By JERUSALEM POST STAFF
Iran's new generation of advanced centrifuges have begun processing small quantities of the gas that can be used to make the fissile core of nuclear warheads, diplomats told The Associated Press on Wednesday.
The diplomats emphasized that the centrifuges were working with only minute amounts of the uranium gas used as the feed stock for Iran's uranium enrichment program. And one of them said Teheran had set up only 10 of the machines - far too few to produce enriched uranium in the quantities needed for an industrial scale energy or a weapons program.
Still, the information revealed previously unknown details of the state of the Islamic Republic's experiments with its domestically developed IR-2 centrifuges, which can churn out enriched uranium at more than double the rate of the machines that now form the backbone of its nuclear project.
The existence of the IR-2 was made known only last week by diplomats accredited to the Vienna-based International Atomic Energy Agency probing Iran's nuclear program for suspicions it may have been designed to make weapons.
But diplomats back then told the AP that the machines appeared to be running empty and could not quantify the number of the centrifuges had been set up at the experimental facility linked to Iran's growing enrichment underground enrichment plant at Natanz.
Fleshing out previous information, one of the diplomats said Wednesday that the centrifuges were set up Jan. 20 and began processing minute amounts of the uranium gas soon afterward as part of testing the machines. He and others accredited to the IAEA demanded anonymity because their information was confidential.
Iran is under two sets of UN Security Council sanctions for refusing to suspend uranium enrichment, which it started developing during nearly two decades of covert nuclear activity built on illicit purchases and revealed only five years ago.
That secrecy heightened suspicions about Iran's intent, but Iranian leaders argued the country has a right to run a peaceful enrichment program to generate electricity and dismissed the UN demands, saying they planned to expand the project rather than freeze it.

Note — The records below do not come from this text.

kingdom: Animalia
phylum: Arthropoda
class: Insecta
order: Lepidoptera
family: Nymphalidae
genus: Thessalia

Until last week's revelations that Iran had developed its own advanced centrifuge, Iran had publicly focused on working with P1 centrifuges - outmoded machines that it acquired on the black market in the 1980s. More than 3,000 of the older centrifuges are operating in the large underground hall near Natanz, a city nearly 500 kilometers south of Teheran.
In related news, Russia's foreign minister said Wednesday that Moscow disapproved of Iran's uranium enrichment efforts and its missile program.
"We don't approve of Iran's continuously demonstrating its intentions to develop its missile industry and continue uranium enrichment," Sergey Lavrov told Russian news wires on his way back from Slovenia. "From the point of view of international law, these activities aren't forbidden. However, it's necessary to take into account that the past years have shown a number of problems related to Iran's nuclear program."